The book was also reviewed in The Wall Street Journal and can be accessed at http://online.wsj.com/article/SB10001424127887324235304578440900206795458.html. A brief description of The Marines take Anbar is now available on You Tube at http://www.youtube.com/watch?v=FSDEi6Xln80.
His more recently completed research study focused on developing a U.S. blueprint for Security Sector Reform (SSR) for the 21st Century. The study: 1) developed a framework for the U.S. that adapts SSR theory and practice for addressing dysfunctional security sectors of fragile states; 2) examined the state of capabilities across the U.S. government for addressing these challenges; and 3) identified gaps in those capabilities that need to be filled if the U.S. is to employ SSR as an effective policy tool. The project was a joint effort with Dr. Querine Hanlon of United States Institute of Peace (USIP). The Smith Richardson Foundation provided support for the project. The study was published as a book in the spring of 2016 by the United States Institute of Peace under the title Prioritizing Security Sector Reform: A New U.S. Policy.
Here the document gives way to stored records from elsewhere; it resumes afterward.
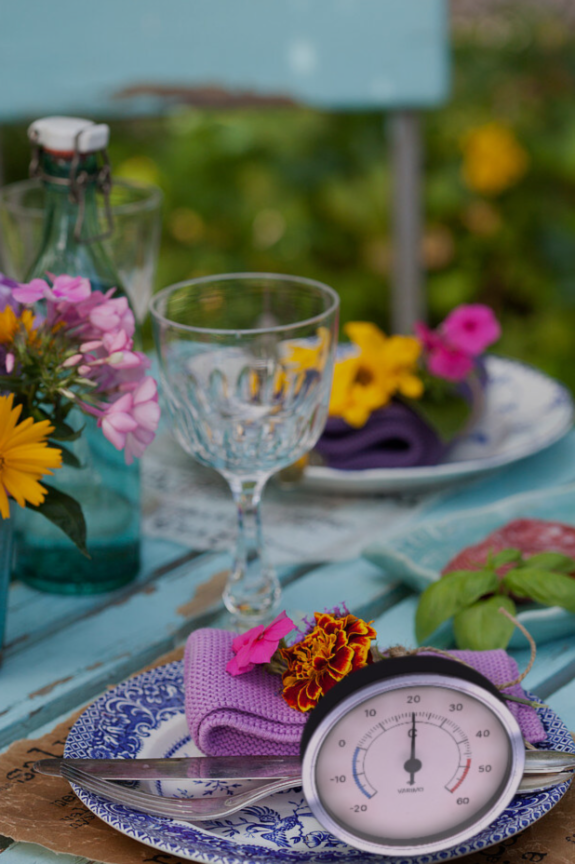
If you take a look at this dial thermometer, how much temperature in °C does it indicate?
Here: 20 °C
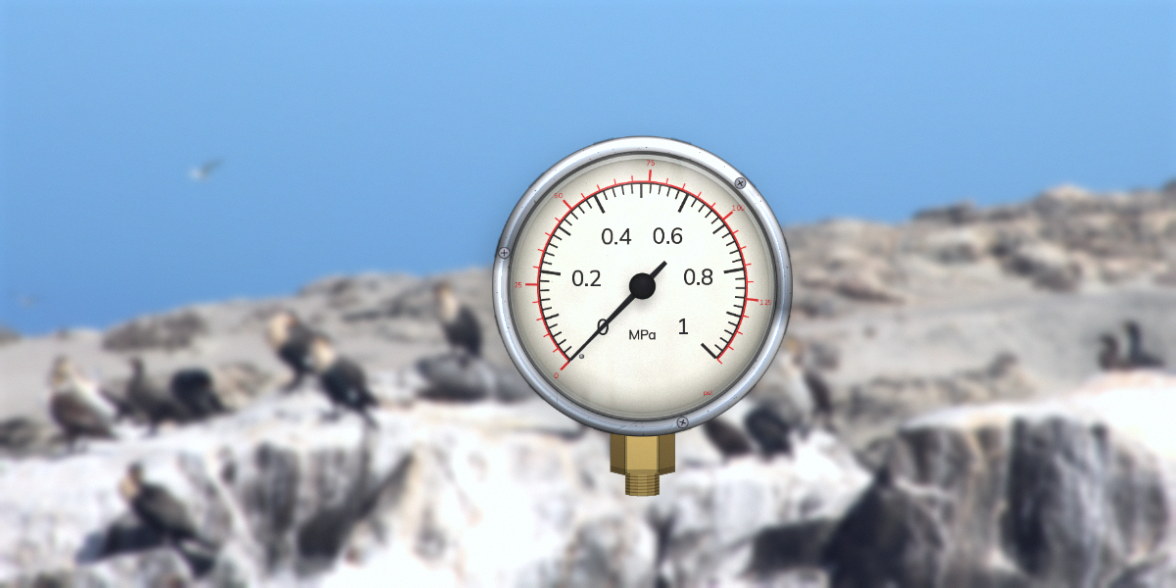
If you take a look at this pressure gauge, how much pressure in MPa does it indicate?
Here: 0 MPa
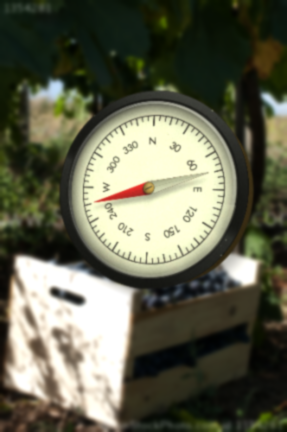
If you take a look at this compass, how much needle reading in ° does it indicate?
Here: 255 °
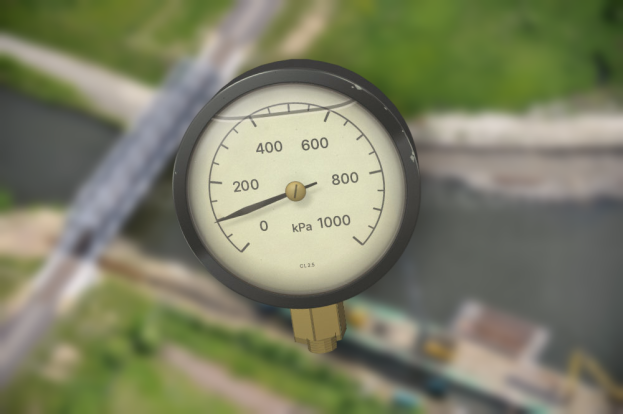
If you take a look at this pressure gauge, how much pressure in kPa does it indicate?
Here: 100 kPa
In 2014 he initiated a new research project which seeks to examine military innovation during the war in Iraq. During that war the U.S. assigned its national counterterrorism (CT) force to find, degrade, and dismantle the Al Qaeda dominated insurgent apparatus (AQI) that had burgeoned dramatically in 2003. Deployed as Task Force (TF) 714, it soon became apparent once in Iraq that the CT force was not able to effectively execute this mission. It could not keep pace with, let alone reduce AQI’s burgeoning operational tempo. However, over the next four years TF 714 re-created and transformed itself and in doing so was able to eviscerate AQI, making a major contribution to the successful counterinsurgency campaign waged by U.S. military forces. The research puzzle this study seeks to address focuses on two questions—how and why TF 714 was able to learn and innovate in the midst of war. This monograph length manuscript was published in July 2016 by the US Special Operation Command’s JSOU Press under the title Military Innovation in War: It Takes a Learning Organization--A Case Study of Task Force 714 in Iraq. It is available online at http://jsou.libguides.com/ld.php?content_id=23175790.
Professor Shultz is now working on a new project titled “Intelligence Leads the Way: Meeting the Challenge of Weak States, Armed Groups and Irregular Conflict.” The puzzle this research addresses focuses on identifying the kinds of intelligence methods, capabilities and organization required to meet the challenges posed by armed groups and irregular conflict. These are different from those employed against Cold War state threats. Consequently, each of the four instruments of intelligence—collection, analysis, counterintelligence, covert action—needed to undergo important changes in methods, capabilities, and organization if they are to be effectively used by those U.S. security agencies engaged in conducting operations against irregular challenges. The goal of this project is to produce a well-structured set of recommendations that can be used to craft intelligence requirements for managing 21st century irregular threats.
In general, Shultz’s view of educating both students and the public on security issues is “to give a theoretical, philosophical and historical basis for understanding the state of the world today.”